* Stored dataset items
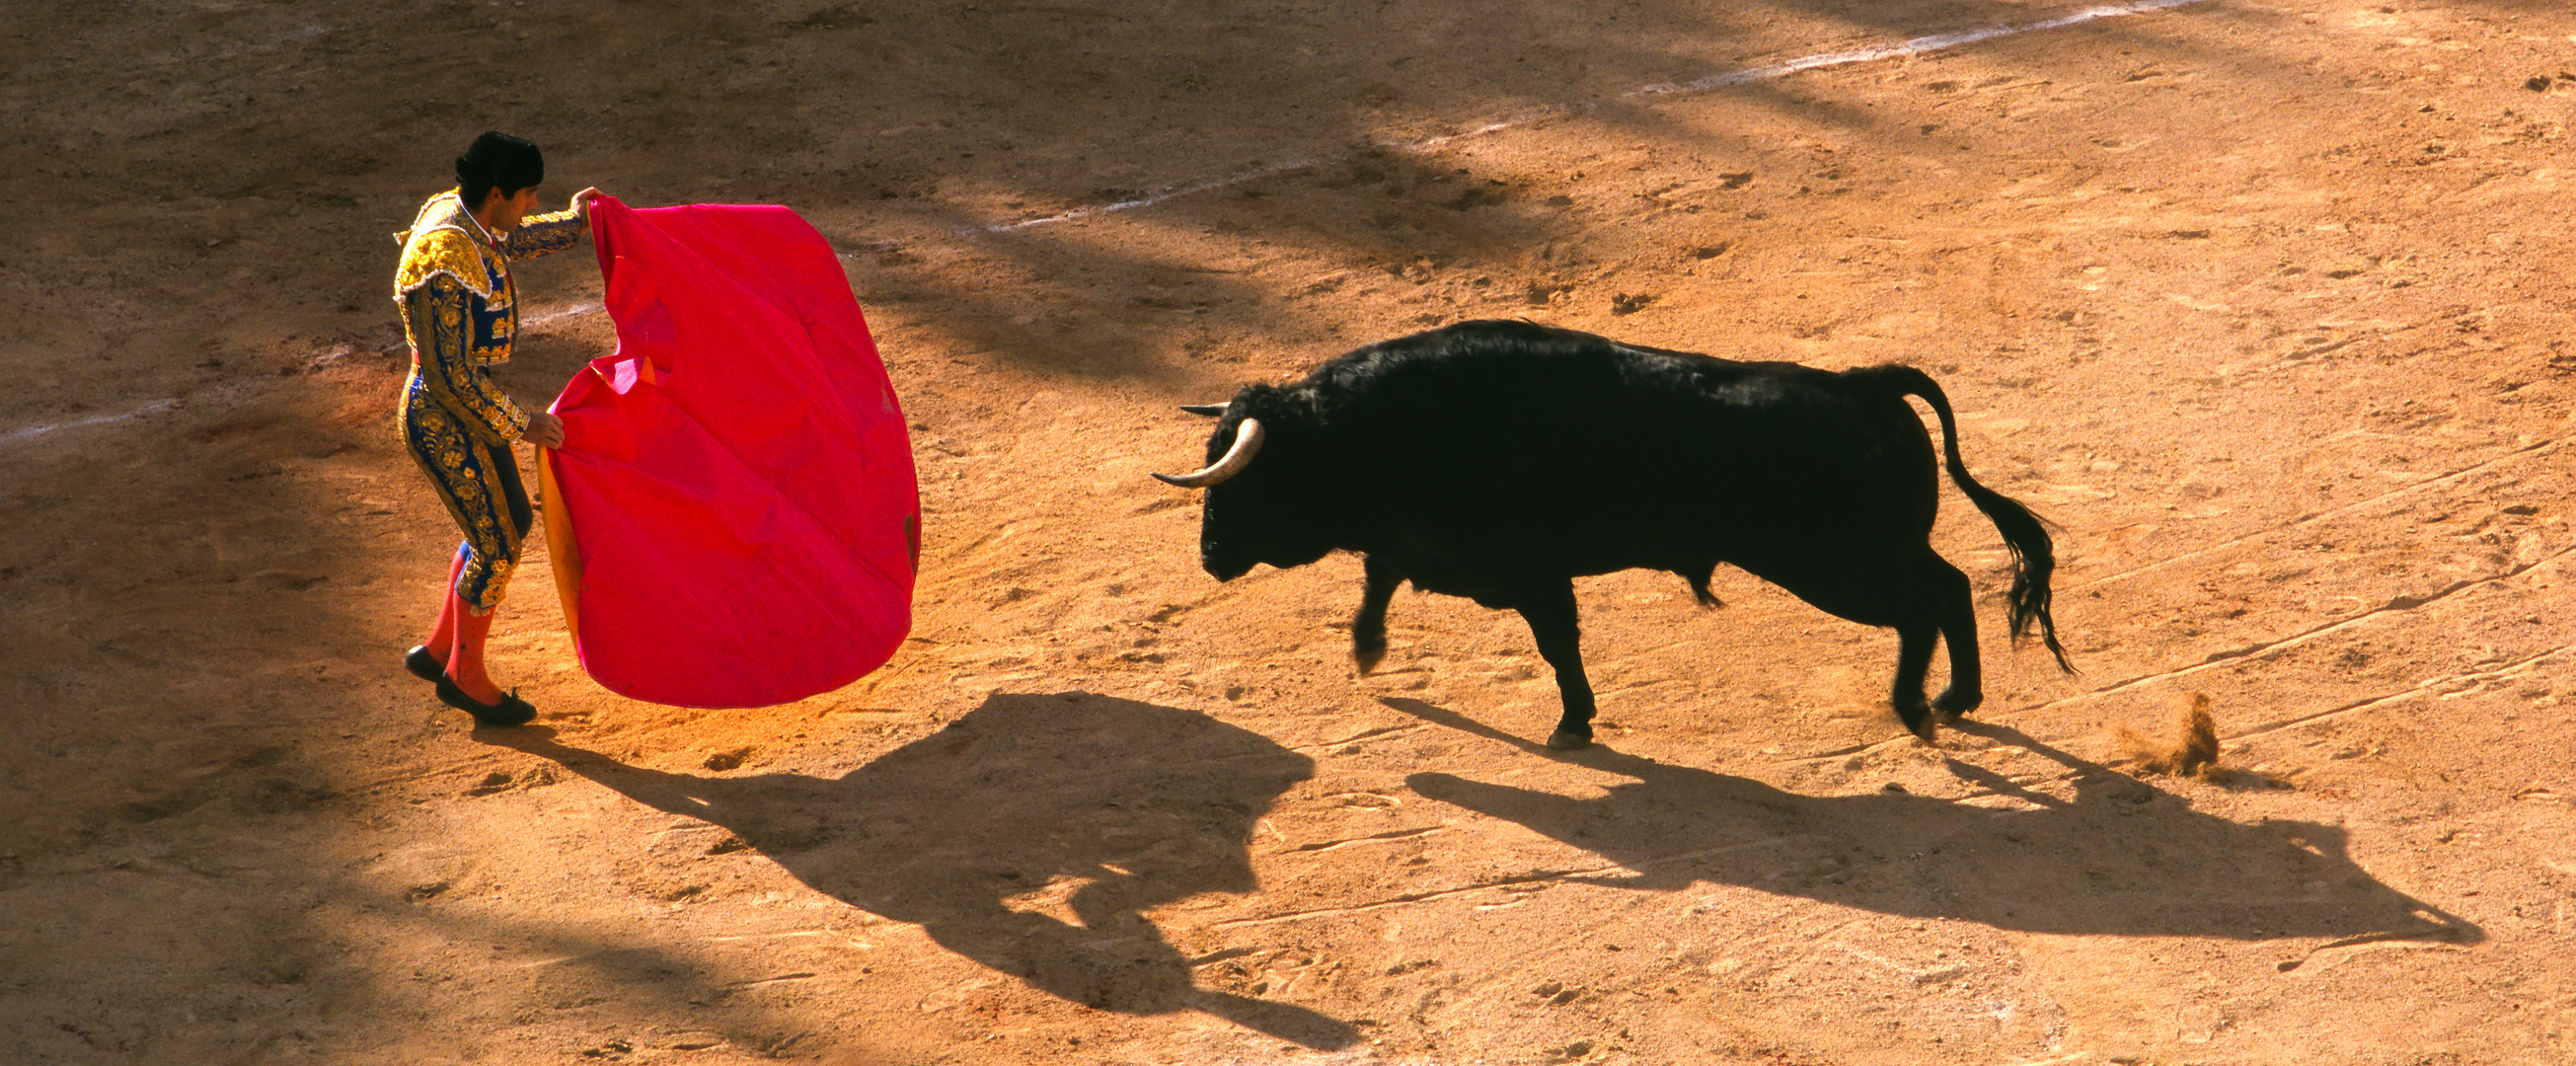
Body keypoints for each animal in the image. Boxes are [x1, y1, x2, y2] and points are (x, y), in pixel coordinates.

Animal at [1154, 323, 2071, 751]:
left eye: (1246, 482)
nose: (1208, 557)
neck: (1371, 430)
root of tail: (1868, 382)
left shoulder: (1530, 570)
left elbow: (1558, 642)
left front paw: (1573, 723)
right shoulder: (1432, 548)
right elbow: (1379, 576)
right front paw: (1368, 649)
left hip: (1837, 566)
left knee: (1922, 606)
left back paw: (1918, 706)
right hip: (1876, 552)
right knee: (1951, 586)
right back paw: (1955, 699)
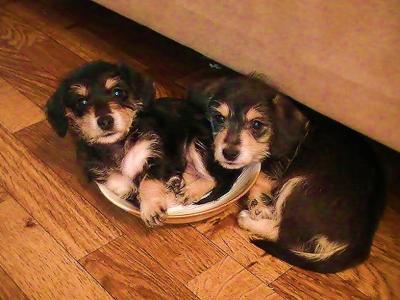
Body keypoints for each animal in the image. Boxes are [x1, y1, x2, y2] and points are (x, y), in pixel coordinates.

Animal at [192, 76, 386, 274]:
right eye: (219, 118)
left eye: (256, 124)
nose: (229, 153)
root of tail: (359, 244)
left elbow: (261, 177)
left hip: (299, 186)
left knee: (285, 235)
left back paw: (247, 219)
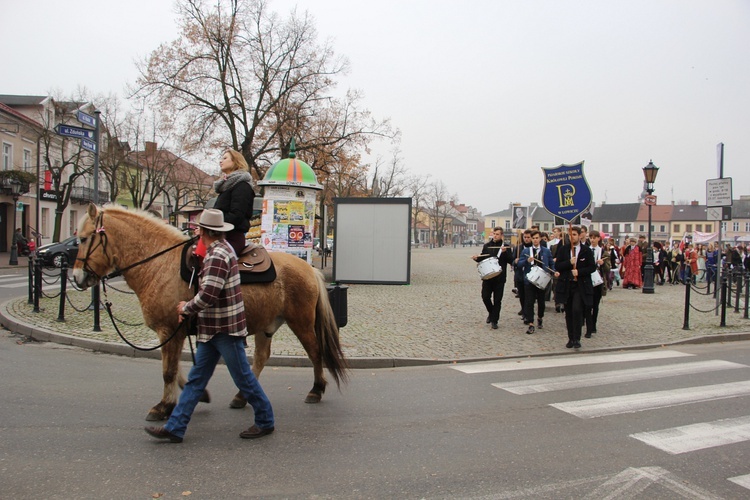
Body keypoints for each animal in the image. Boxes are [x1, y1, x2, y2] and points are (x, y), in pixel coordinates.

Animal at [73, 201, 350, 420]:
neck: (160, 264)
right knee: (262, 356)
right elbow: (177, 368)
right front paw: (197, 393)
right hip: (268, 324)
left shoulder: (169, 330)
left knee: (315, 351)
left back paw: (316, 389)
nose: (77, 278)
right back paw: (242, 396)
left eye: (84, 239)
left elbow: (168, 371)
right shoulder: (174, 333)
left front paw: (163, 406)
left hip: (301, 322)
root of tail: (309, 269)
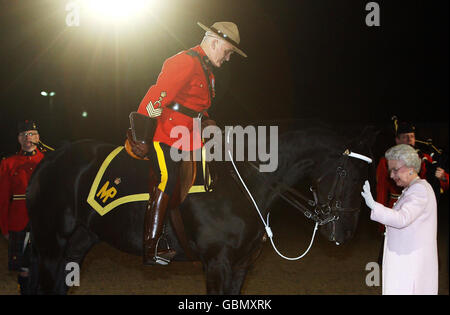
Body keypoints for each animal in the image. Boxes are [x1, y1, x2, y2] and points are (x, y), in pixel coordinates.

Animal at [24, 124, 376, 296]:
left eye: (366, 178)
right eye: (347, 173)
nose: (344, 233)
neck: (245, 186)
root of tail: (47, 159)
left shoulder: (241, 267)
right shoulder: (217, 264)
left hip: (77, 244)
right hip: (51, 244)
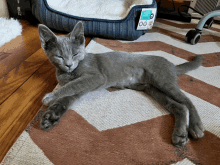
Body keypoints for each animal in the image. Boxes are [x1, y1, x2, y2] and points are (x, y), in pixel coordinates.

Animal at [37, 21, 205, 148]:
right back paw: (180, 135)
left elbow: (71, 86)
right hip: (153, 89)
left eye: (75, 54)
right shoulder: (86, 86)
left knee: (187, 101)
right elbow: (69, 96)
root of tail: (171, 65)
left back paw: (196, 127)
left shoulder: (95, 77)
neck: (68, 73)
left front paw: (51, 97)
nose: (69, 64)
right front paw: (52, 115)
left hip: (163, 80)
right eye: (59, 56)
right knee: (180, 106)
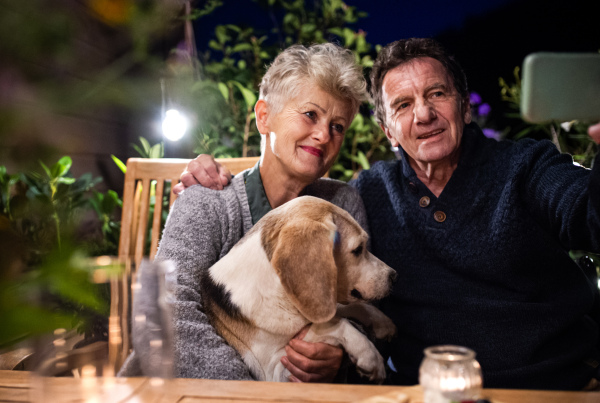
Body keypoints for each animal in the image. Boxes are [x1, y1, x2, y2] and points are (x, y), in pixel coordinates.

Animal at [202, 197, 398, 384]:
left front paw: (381, 321)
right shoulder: (275, 373)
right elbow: (333, 323)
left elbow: (344, 309)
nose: (394, 276)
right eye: (357, 249)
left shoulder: (319, 303)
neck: (277, 293)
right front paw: (369, 354)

* REQUIRED ACTION
Please reproduce the entries above exactly, from their first line to the line holding "left hip: (301, 322)" inclusive, and nothing else; the pictures stay out.

* YOUR SOLUTION
Body keypoints for each animal in the image. Boxes are [x1, y1, x2, y2] and points are (x, y), in pixel coordinates.

Animal at [1154, 323, 2071, 751]:
left eye: (1246, 482)
nose: (1208, 557)
neck: (1371, 430)
root of tail: (1868, 382)
left shoulder: (1530, 570)
left elbow: (1558, 642)
left front paw: (1573, 723)
right shoulder: (1432, 548)
right elbow: (1379, 576)
right front paw: (1368, 649)
left hip: (1837, 566)
left knee: (1922, 606)
left back paw: (1918, 706)
right hip: (1876, 552)
right knee: (1951, 586)
right back paw: (1955, 699)
Body keypoints for each animal in the image. Boxes are [x1, y1, x2, y2] and points are (x, y), in pixel coordinates.

Animal at [192, 76, 386, 274]:
right eye: (219, 118)
left eye: (256, 124)
nose: (229, 153)
root of tail: (359, 244)
left elbow: (261, 177)
left hip: (299, 186)
left knee: (285, 235)
left back paw: (247, 219)
Body keypoints for each animal in the image. Boxes are [x1, y1, x2, y2] and points are (x, y), in pixel coordinates.

Animal at [73, 201, 350, 420]:
neck: (160, 264)
right knee: (262, 356)
right elbow: (177, 368)
right front paw: (197, 393)
right hip: (268, 324)
left shoulder: (169, 330)
left knee: (315, 351)
left back paw: (316, 389)
nose: (77, 278)
right back paw: (242, 396)
left eye: (84, 239)
left elbow: (168, 371)
right shoulder: (174, 333)
left front paw: (163, 406)
left hip: (301, 322)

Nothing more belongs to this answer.